## Task directions
Transcribe the tail of the listing: start at the line containing "-> [657,243,717,257] content,’" and stop after the last line, keeping every character as is and adding nothing.
*** Opening of Dataset records ***
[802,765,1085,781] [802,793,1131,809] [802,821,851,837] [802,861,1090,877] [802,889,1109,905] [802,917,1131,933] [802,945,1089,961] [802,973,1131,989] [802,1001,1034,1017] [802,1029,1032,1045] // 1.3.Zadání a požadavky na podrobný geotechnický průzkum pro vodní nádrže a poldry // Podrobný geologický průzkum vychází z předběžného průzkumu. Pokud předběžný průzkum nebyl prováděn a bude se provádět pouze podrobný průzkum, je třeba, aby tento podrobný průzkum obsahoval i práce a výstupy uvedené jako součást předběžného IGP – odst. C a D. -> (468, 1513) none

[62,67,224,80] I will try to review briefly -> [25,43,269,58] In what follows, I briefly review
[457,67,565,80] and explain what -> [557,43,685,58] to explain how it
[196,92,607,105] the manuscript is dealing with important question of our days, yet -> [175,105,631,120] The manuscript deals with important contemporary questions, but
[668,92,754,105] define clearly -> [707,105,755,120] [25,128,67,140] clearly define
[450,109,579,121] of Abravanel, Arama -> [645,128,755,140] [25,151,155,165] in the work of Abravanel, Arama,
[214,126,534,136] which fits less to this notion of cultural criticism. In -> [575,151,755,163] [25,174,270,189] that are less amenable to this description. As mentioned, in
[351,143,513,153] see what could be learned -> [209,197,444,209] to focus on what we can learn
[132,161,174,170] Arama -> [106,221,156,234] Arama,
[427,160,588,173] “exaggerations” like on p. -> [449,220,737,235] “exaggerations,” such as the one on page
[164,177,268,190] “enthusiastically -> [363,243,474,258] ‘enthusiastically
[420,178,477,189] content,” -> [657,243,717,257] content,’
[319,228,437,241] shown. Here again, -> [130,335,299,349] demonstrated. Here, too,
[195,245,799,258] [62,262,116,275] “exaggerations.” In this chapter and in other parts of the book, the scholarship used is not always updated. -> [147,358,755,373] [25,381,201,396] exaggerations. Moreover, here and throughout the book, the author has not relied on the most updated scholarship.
*** Close of Dataset records ***
## Final answer
[420,178,477,189] content,” -> [657,243,717,257] content,’
[319,228,437,241] shown. Here again, -> [130,335,299,349] demonstrated. Here, too,
[195,245,799,258] [62,262,116,275] “exaggerations.” In this chapter and in other parts of the book, the scholarship used is not always updated. -> [147,358,755,373] [25,381,201,396] exaggerations. Moreover, here and throughout the book, the author has not relied on the most updated scholarship.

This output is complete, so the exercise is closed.